Fatwa Ponpes Besuk Pasuruan: Sound Horeg Haram, Titik.

Ponpes Besuk Pasuruan menerbitkan fatwa yang menghadamkan sound horeg dengan berbagai pertimbangan. | Ilustrasi dibikin menggunakan AI/Samudrafakta
Tak peduli dipakai di mana dan sekeras apa volumenya, praktik sound horeg divonis haram oleh Bahtsul Masail Ponpes Besuk. Bukan soal selera musik, tapi soal kehormatan ruang sosial dan nilai agama.

__________

Forum Satu Muharram (FSM) 1447 Hijriah Pondok Pesantren (Ponpes) Besuk, Kabupaten Pasuruan, Jawa Timur menerbitkan fatwa terkait fenomena penggunaan sound horeg. Dalam forum Bahtsul Masail yang digelar bertepatan tahun baru Hijriah, Forum menyatakan jika penggunaan sound horeg hukumnya haram secara mutlak—terlepas dari apakah menimbulkan gangguan atau tidak.

Pengasuh Ponpes Besuk, KH. Muhib Aman Aly, menegaskan bahwa keputusan tersebut bukan semata-mata karena bisingnya suara, melainkan karena konteks dan dampak sosial yang melekat pada praktik sound horeg itu sendiri.

Bacaan Lainnya

“Kita putuskan perumusan dengan, tidak hanya mempertimbangkan aspek dampak suara tapi juga mempertimbangkan mulazimnya disebut dengan sound horeg bukan sound system,” ujar KH Muhib Aman Aly, dikutip dari Instagram @santri.nderekyai, Selasa, 1 Juli 2025.

“Kalau begitu, maka hukumnya lepas dari tafsir itu sudah, di manapun tempatnya dilaksanakan, mengganggu atau tidak mengganggu, maka hukumnya adalah haram,” lanjutnya.

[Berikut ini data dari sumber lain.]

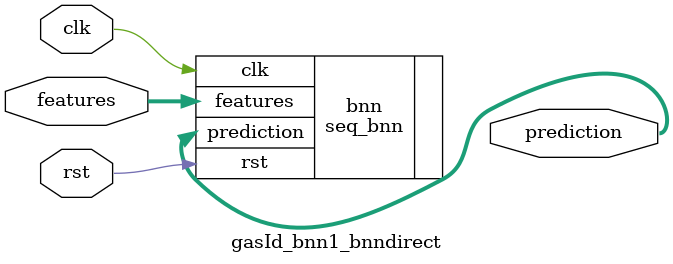
<source format=v>













module gasId_bnn1_bnndirect #(

parameter FEAT_CNT = 128,
parameter HIDDEN_CNT = 40,
parameter FEAT_BITS = 4,
parameter CLASS_CNT = 6,
parameter TEST_CNT = 1000


  ) (
  input clk,
  input rst,
  input [FEAT_CNT*FEAT_BITS-1:0] features,
  output [$clog2(CLASS_CNT)-1:0] prediction
  );

  localparam Weights0 = 5120'b01111111110011111101000001110011011111101111111111000000001000000110100000111101000110100111101000001110100011101110001000010100010110010011101011011101010111111011100011001000000111111110010001011100101111000100111110101100001100111011010111000000010000100001111111011111001110001011000001101110111111111011111111111111000111000101001111110010000010101010101011011000001111111001110100111000001100111101011110011011101010011010011100101111100010100100001011100010000100111101001011011010101000000111000100010001011001100010000100000000110000010000010000010110111111011111110100000000110000111111000011110011100101101100001101011111101001011001100010011100010111111001101011110100111110000110101011000010100111100101111010011111011011001001101010010100110000000110000010010010000000001010000101000011001100110110001101000000100110111010011010000000111100000011001010100001111010100101111111111110001000010100010101100101010000011100000110000001111100000111000110100001000000110000000111110011010001011100110100011111101001101101101001101101110110001101110100101111110001001111111111111101001100111111101100001010110110101111000010111001100111110101111110100000101000011100011100000111010000100100010001100000001000000110001000000110000101011010010111101111101011111001000001100010011000001110000000011111010111010010000001100001101111110101111100011111001100111110111101001100001100011011000110011101110111110110000100100001000000010110001011000010001000011100000011110100011000011000000000010011111000111000011110010101110110111001001010011111110111110000100001011000100110110000111100011111101111110111111100111110001000101010101011111011110010101111111111011111100111000111110000111100100111001101100000100000001011111111111111010100110010101110110001101110000110001011010010001100110111110110000101100000111010100010101001110001000000001010111011001111110111100100001001010110000101100110100001010000101011110011111100111110000111111111001000011000110110001101111011111011100000010111100000011010011010001100101100101010101111111010000000111110000111011010111110011101100110000010100101101001101111111101110111011111110100011100110111001111100100001000000101110011100011011011010010000101000110101010101010111111000001101011111010111011100000010111101001101010110111100100001011110101011110011001001000100000001001100010011001101111000101101000010001000010001000101010100110001011111101111011011100001111011001100000100011000001001110100101101001011110001111100111111011101010111000100000000000111110111111101100100101001001100111101000111100100000101100101100101011011111011100000001110011001011011110111110010001000000000011100110100100111011011110000111111110100111101100010010001000000011000001100110001011001100000111101110011011000000111000100001001111001011111101111101010000101110110101100010100011011100110001010000000001101111111011111101000001000000101010101110001000010111001000011000011111110101001101010100010101001000000000011100000011000001000000100010001110011101110101000010000001000000001000010110001011000110110101001010111011001111111110100111010000000001111000001100010101000000111001010010010110100111011111111001010010100111100000100011011101110000001000000101111111011111110101000010010001001101000011011000010100100000101111111101111111100011010101110000110001011101100100011110000111111101101011010010000000000100101011001100111101100000111000001100101111001110101000101010001001000100010101111011000000010000101011000010100110100111010101111100000000000010000101010010111111100010001000101111101111001100111100110100010000101011101001100100110000100000101000010011000101000011111000101001111110000001100001000010001010011010110001011101010010110111100011110000011011100000110001000001011101100111101000001110000001010111110101110110000100111111110000010010000101110000101100100100111010001110011111010000010101011111011111010001110111011111010011110101110110010111001100000111110110101100101010000001111101001111000111110011001100010011110100000010101101000011100000111010111111001111000000000010000001111101110010011101000011110010010011101101111110010000110000001000001111100110001000011100000110001101001101111010000010100000110000110100011100110110011100111100110110000111010111111001110011111100011011010001100011011100110000100000110101111111111111011001001001011101010010101010100000010010101000101010001101001111011000011010010110000111001000010100111100100111000100000011010011100011010001000011000101110111011101010111011101010111011000010001100101011011111111010001110100011000111000001011111111111111000111100011001011111100010011010011000011110100110111110011111110000110001111111111110100010111011001110101111110100001111100001011001010011011110110111001110100111111101011110110001110000000110010110110110110100000111000001010011000001111001000011000010111000101000011111110001011100000000011110001111101010111110000011011100011111000010111111001111100001110011110110000000001000000010011010111101110011010101010000111111111111111000000000010011011010101101000001111111110011011111000010110000111011111000111110000011001101011000011111001111001010001111000000101111100111011 ;
  localparam Weights1 = 240'b001101100010110011101111111110000101100100111011101110001100100011010110111110010011010000101000111011101111100011011101110101110110000001111111010010111010101110110110000010000111110101011111100011100111010010101100110110001100101001011011 ;

  seq_bnn #(.FEAT_CNT(FEAT_CNT),.FEAT_BITS(FEAT_BITS),.HIDDEN_CNT(HIDDEN_CNT),.CLASS_CNT(CLASS_CNT),.Weights0(Weights0),.Weights1(Weights1)) bnn (
    .clk(clk),
    .rst(rst),
    .features(features),
    .prediction(prediction)
  );

endmodule

</source>
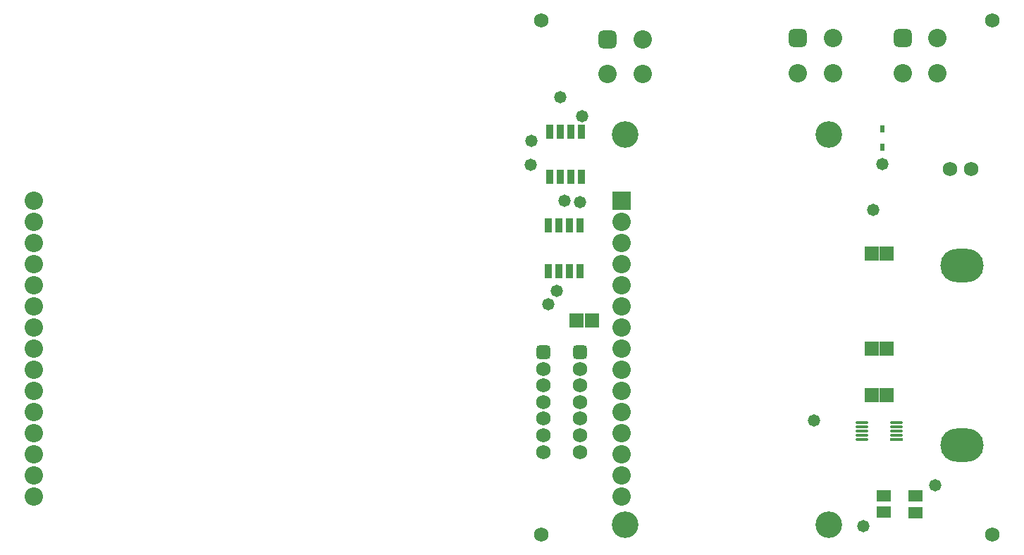
<source format=gbr>
%FSTAX23Y23*%
%MOMM*%
%SFA1B1*%

%IPPOS*%
%AMD15*
4,1,8,-0.601980,-0.175260,0.601980,-0.175260,0.777240,0.000000,0.777240,0.000000,0.601980,0.175260,-0.601980,0.175260,-0.777240,0.000000,-0.777240,0.000000,-0.601980,-0.175260,0.0*
1,1,0.350000,-0.601980,0.000000*
1,1,0.350000,0.601980,0.000000*
1,1,0.350000,0.601980,0.000000*
1,1,0.350000,-0.601980,0.000000*
%
%AMD39*
4,1,8,0.599440,2.001520,-0.599440,2.001520,-2.600960,0.000000,-2.600960,0.000000,-0.599440,-2.001520,0.599440,-2.001520,2.600960,0.000000,2.600960,0.000000,0.599440,2.001520,0.0*
1,1,4.003200,0.599440,0.000000*
1,1,4.003200,-0.599440,0.000000*
1,1,4.003200,-0.599440,0.000000*
1,1,4.003200,0.599440,0.000000*
%
%AMD41*
4,1,8,0.381000,0.863600,-0.381000,0.863600,-0.863600,0.381000,-0.863600,-0.381000,-0.381000,-0.863600,0.381000,-0.863600,0.863600,-0.381000,0.863600,0.381000,0.381000,0.863600,0.0*
1,1,0.965200,0.381000,0.381000*
1,1,0.965200,-0.381000,0.381000*
1,1,0.965200,-0.381000,-0.381000*
1,1,0.965200,0.381000,-0.381000*
%
%AMD42*
4,1,8,0.500380,1.102360,-0.500380,1.102360,-1.102360,0.500380,-1.102360,-0.500380,-0.500380,-1.102360,0.500380,-1.102360,1.102360,-0.500380,1.102360,0.500380,0.500380,1.102360,0.0*
1,1,1.203200,0.500380,0.500380*
1,1,1.203200,-0.500380,0.500380*
1,1,1.203200,-0.500380,-0.500380*
1,1,1.203200,0.500380,-0.500380*
%
%ADD11R,0.539999X0.859998*%
%ADD14R,1.556497X0.349999*%
G04~CAMADD=15~8~0.0~0.0~612.8~137.8~68.9~0.0~15~0.0~0.0~0.0~0.0~0~0.0~0.0~0.0~0.0~0~0.0~0.0~0.0~180.0~612.0~137.0*
%ADD15D15*%
%ADD33R,0.853198X1.728197*%
%ADD34R,1.653197X1.403197*%
%ADD35R,1.703197X1.753196*%
%ADD36R,2.203196X2.203196*%
%ADD37C,2.203196*%
%ADD38C,3.203194*%
G04~CAMADD=39~8~0.0~0.0~2048.5~1576.1~788.0~0.0~15~0.0~0.0~0.0~0.0~0~0.0~0.0~0.0~0.0~0~0.0~0.0~0.0~0.0~2048.5~1576.1*
%ADD39D39*%
%ADD40C,1.727197*%
G04~CAMADD=41~8~0.0~0.0~680.0~680.0~190.0~0.0~15~0.0~0.0~0.0~0.0~0~0.0~0.0~0.0~0.0~0~0.0~0.0~0.0~0.0~680.0~680.0*
%ADD41D41*%
G04~CAMADD=42~8~0.0~0.0~867.4~867.4~236.9~0.0~15~0.0~0.0~0.0~0.0~0~0.0~0.0~0.0~0.0~0~0.0~0.0~0.0~0.0~867.4~867.4*
%ADD42D42*%
%ADD43C,1.727197*%
%ADD44C,1.473197*%
%LNecu_freio_2024_equipe_imperador_soldermask_top-1*%
%LPD*%
G54D11*
X112649Y102362D03*
Y104501D03*
G54D14*
X114368Y67198D03*
G54D15*
X114368Y67698D03*
Y68199D03*
Y68698D03*
Y69198D03*
X110167D03*
Y68698D03*
Y68199D03*
Y67698D03*
Y67198D03*
G54D33*
X76454Y104185D03*
X75184D03*
X73914D03*
X72644D03*
Y9876D03*
X73914D03*
X75184D03*
X76454D03*
X72517Y87457D03*
X73787D03*
X75057D03*
X76327D03*
Y92882D03*
X75057D03*
X73787D03*
X72517D03*
G54D34*
X116586Y60419D03*
Y5842D03*
X112776Y58435D03*
Y60435D03*
G54D35*
X113157Y78105D03*
X111356D03*
X77734Y81534D03*
X75935D03*
X111367Y89535D03*
X113167D03*
Y72517D03*
X111367D03*
G54D36*
X8128Y95905D03*
G54D37*
X8128Y93365D03*
Y90825D03*
Y88285D03*
Y85745D03*
Y83205D03*
Y80665D03*
Y78125D03*
Y75585D03*
Y73045D03*
Y70505D03*
Y67965D03*
Y65425D03*
Y62885D03*
Y60345D03*
X10668Y95905D03*
Y93365D03*
Y90825D03*
Y88285D03*
Y85745D03*
Y83205D03*
Y80665D03*
Y78125D03*
Y75585D03*
Y73045D03*
Y70505D03*
Y67965D03*
Y65425D03*
Y62885D03*
Y60345D03*
X102489Y111252D03*
X106688Y115451D03*
Y111252D03*
X7962Y111116D03*
X8382Y115316D03*
Y111116D03*
X115053Y111252D03*
X119253Y115451D03*
Y111252D03*
G54D38*
X81699Y56916D03*
X106209D03*
Y103865D03*
X81699D03*
G54D39*
X122174Y66548D03*
Y88138D03*
G54D40*
X123317Y99695D03*
X120777D03*
X76327Y65659D03*
Y67691D03*
Y6969D03*
Y7169D03*
Y7369D03*
Y7569D03*
X71882Y65659D03*
Y67691D03*
Y6969D03*
Y7169D03*
Y7369D03*
Y7569D03*
G54D41*
X76327Y7769D03*
X71882D03*
G54D42*
X102489Y115451D03*
X7962Y115316D03*
X115053Y115451D03*
G54D43*
X125857Y117602D03*
Y55753D03*
X71628D03*
Y117602D03*
G54D44*
X72517Y83439D03*
X118999Y61722D03*
X111569Y94805D03*
X104394Y69469D03*
X70358Y100203D03*
X70485Y103124D03*
X74422Y95885D03*
X76327Y95758D03*
X76581Y106045D03*
X73914Y108331D03*
X110363Y56769D03*
X73533Y8509D03*
X112649Y100253D03*
M02*
</source>
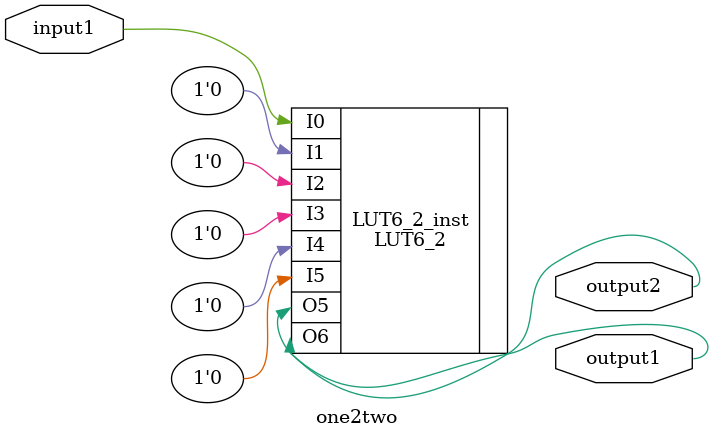
<source format=v>
`timescale 1ns / 1ps


module one2two(
(*DONT_TOUCH= "true"*)    input input1,
 (*DONT_TOUCH= "true"*)   output output1,
 (*DONT_TOUCH= "true"*)   output output2
    );
// LUT6_2: 6-input, 2 output Look-Up Table
// 7 Series
// Xilinx HDL Libraries Guide, version 14.7
(* LOCK_PINS="I0:A1, I1:A2, I2:A6, I3:A3, I4:A4, I5:A5" *)
LUT6_2 #(
.INIT(64'hAAAAAAAAAAAAAAAA) // Specify LUT Contents
) LUT6_2_inst (
.O6(output1), // 1-bit LUT6 output
.O5(output2), // 1-bit lower LUT5 output
.I0(input1), // 1-bit LUT input
.I1(1'b0), // 1-bit LUT input
.I2(1'b0), // 1-bit LUT input
.I3(1'b0), // 1-bit LUT input
.I4(1'b0), // 1-bit LUT input
.I5(1'b0) // 1-bit LUT input (fast MUX select only available to O6 output)
);
// End of LUT6_2_inst instantiation
endmodule

</source>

Bahkan, menurut Kiai Muhib, tanpa larangan dari pemerintah pun, hasil Bahtsul Masail tetap memutuskan bahwa sound horeg haram hukumnya.

“Ada atau tidak ada larangan pemerintah, sehingga hukum (haram) itu berdiri sendiri sudah, bisa dipahami nggih?” tambahnya.

KH Muhammad Ajir Ubaidillah, sebagaimana unggahan potongan pernyataan tersebut melalui Instagram pribadinya @ajir_ubaidillah, pada Senin, memastikan informasi itu benar.

Ia mengaku turut merasa resah dengan maraknya sound horeg yang mengganggu ketenangan masyarakat.

Enggeh (Iya). Saya lebih karena resah juga dengan fenomena itu, akhirnya ada fatwa itu (dari Ponpes Besuk) kami repost,” kata Kiai Ajir.

Berdasarkan informasi dalam keterangan fotonya, dijelaskan bahwa keputusan ini diambil dengan mempertimbangkan sejumlah karakteristik yang melekat pada praktik sound horeg. Antara lain, sound horeg identik sebagai sya’ir fussaq: syiar atau simbol orang-orang fasik.